EXERCISE OBJECTIVE >> In the data, extract each line that holds the string "lines".

EXERCISE DATA >>
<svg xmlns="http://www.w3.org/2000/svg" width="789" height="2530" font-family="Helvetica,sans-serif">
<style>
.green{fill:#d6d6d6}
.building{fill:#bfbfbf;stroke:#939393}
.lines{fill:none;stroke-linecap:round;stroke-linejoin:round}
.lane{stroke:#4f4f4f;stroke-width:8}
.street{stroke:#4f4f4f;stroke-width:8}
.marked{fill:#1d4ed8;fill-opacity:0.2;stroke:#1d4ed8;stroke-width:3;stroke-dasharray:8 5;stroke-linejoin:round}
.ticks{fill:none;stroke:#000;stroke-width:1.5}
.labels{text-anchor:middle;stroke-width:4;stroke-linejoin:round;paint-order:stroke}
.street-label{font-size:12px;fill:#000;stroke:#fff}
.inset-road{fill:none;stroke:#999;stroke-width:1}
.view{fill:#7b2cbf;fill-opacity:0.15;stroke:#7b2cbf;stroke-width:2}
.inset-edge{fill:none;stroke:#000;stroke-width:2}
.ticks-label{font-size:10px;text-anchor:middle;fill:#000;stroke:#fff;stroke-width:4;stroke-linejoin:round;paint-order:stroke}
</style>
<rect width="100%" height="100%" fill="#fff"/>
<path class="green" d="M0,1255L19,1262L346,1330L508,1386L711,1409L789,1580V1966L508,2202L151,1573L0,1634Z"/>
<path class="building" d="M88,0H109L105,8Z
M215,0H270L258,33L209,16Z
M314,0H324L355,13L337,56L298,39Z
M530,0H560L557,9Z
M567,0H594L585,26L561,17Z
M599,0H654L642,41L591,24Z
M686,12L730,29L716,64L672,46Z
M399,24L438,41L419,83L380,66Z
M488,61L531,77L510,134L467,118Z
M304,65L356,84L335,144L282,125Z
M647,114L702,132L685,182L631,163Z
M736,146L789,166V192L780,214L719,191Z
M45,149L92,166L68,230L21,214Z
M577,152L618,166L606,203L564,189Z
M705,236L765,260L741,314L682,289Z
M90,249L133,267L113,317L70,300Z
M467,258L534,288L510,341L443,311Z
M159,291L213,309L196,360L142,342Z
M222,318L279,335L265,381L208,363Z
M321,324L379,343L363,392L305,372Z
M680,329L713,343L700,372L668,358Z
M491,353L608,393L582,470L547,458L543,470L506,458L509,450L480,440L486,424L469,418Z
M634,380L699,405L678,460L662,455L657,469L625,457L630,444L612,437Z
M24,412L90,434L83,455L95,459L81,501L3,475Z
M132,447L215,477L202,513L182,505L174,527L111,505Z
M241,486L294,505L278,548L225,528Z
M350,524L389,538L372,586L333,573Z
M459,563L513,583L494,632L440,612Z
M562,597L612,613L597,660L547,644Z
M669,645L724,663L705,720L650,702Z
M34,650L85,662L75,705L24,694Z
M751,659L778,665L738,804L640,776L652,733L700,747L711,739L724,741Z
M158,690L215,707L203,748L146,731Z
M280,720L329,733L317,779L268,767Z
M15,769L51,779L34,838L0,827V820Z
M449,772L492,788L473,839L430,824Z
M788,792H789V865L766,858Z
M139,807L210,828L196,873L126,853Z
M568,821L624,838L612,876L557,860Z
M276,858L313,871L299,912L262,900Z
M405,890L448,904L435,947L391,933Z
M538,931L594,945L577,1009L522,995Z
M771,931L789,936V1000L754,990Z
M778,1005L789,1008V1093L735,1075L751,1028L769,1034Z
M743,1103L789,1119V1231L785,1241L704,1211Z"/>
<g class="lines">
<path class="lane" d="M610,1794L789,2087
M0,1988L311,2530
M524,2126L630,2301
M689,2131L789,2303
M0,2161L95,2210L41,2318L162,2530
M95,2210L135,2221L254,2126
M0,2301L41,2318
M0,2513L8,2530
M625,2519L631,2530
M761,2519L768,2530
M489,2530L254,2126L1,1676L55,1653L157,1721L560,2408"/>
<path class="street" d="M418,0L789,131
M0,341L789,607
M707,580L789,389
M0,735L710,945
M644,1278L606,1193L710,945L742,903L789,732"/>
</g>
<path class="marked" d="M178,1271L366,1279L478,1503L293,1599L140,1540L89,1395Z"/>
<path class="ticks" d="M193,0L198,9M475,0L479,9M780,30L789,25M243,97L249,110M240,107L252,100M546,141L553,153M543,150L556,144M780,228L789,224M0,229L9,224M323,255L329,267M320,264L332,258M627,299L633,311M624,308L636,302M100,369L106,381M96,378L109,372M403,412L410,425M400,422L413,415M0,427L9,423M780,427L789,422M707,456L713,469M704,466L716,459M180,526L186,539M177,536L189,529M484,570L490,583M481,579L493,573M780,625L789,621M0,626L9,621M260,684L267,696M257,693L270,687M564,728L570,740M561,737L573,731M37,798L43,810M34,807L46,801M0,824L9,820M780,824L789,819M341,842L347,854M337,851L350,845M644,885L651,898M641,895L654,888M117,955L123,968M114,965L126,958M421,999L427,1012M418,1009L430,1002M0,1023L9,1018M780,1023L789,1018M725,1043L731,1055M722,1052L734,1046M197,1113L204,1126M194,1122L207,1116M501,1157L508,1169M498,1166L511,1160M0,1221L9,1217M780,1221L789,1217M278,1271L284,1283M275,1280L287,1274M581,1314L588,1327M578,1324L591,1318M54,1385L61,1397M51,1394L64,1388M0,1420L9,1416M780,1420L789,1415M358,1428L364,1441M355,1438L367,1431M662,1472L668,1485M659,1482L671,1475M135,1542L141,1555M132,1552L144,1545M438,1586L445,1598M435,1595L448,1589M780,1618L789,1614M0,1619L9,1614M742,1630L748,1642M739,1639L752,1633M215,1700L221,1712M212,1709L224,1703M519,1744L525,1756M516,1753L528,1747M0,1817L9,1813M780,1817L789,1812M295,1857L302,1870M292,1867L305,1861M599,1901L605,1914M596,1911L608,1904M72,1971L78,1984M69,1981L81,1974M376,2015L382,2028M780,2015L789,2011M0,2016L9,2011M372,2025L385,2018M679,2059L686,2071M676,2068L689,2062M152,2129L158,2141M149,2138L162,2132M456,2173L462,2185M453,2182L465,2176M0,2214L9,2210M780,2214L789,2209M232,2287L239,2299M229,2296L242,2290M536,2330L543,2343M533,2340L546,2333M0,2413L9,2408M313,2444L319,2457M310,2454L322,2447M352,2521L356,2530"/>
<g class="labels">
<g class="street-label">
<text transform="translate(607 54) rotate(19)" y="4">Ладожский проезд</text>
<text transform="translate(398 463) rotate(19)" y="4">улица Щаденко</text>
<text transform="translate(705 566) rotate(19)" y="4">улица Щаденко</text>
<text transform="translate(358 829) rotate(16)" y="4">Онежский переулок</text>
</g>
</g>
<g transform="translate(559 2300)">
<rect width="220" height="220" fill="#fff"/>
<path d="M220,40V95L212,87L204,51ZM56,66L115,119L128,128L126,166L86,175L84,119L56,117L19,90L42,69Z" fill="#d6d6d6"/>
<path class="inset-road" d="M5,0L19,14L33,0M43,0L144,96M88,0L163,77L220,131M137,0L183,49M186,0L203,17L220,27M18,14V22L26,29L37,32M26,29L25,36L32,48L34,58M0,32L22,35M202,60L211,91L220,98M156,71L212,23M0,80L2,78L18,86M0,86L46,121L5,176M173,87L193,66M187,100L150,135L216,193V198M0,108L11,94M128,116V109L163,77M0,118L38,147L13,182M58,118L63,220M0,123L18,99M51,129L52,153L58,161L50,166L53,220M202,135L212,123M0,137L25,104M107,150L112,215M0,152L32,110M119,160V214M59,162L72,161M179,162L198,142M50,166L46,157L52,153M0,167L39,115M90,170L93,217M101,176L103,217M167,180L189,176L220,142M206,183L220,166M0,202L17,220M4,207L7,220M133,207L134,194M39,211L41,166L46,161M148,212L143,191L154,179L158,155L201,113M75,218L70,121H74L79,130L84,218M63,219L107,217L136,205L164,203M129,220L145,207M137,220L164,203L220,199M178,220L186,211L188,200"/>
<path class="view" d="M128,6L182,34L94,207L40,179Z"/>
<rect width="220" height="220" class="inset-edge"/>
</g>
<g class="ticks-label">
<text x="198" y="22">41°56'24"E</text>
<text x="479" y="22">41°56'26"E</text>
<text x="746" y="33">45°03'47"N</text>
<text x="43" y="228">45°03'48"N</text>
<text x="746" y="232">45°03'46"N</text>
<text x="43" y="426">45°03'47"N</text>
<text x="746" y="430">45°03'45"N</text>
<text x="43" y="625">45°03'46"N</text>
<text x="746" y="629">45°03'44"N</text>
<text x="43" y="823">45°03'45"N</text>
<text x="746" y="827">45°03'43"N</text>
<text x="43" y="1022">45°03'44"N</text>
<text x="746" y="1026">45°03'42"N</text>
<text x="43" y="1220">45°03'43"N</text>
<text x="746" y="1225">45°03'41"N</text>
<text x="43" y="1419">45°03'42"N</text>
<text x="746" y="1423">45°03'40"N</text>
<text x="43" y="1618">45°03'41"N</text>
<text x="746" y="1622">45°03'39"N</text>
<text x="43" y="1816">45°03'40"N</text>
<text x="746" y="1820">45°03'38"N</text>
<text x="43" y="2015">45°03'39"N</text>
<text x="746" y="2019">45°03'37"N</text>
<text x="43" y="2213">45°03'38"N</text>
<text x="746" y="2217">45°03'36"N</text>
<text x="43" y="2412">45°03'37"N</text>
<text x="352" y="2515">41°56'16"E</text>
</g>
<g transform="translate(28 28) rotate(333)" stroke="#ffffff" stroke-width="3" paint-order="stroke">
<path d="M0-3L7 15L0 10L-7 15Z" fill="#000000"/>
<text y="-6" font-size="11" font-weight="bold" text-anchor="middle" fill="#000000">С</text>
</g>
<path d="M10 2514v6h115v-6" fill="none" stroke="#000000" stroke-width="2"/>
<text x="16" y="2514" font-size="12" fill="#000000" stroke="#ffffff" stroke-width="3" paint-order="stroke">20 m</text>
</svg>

ANSWER SPACE >>
.lines{fill:none;stroke-linecap:round;stroke-linejoin:round}
<g class="lines">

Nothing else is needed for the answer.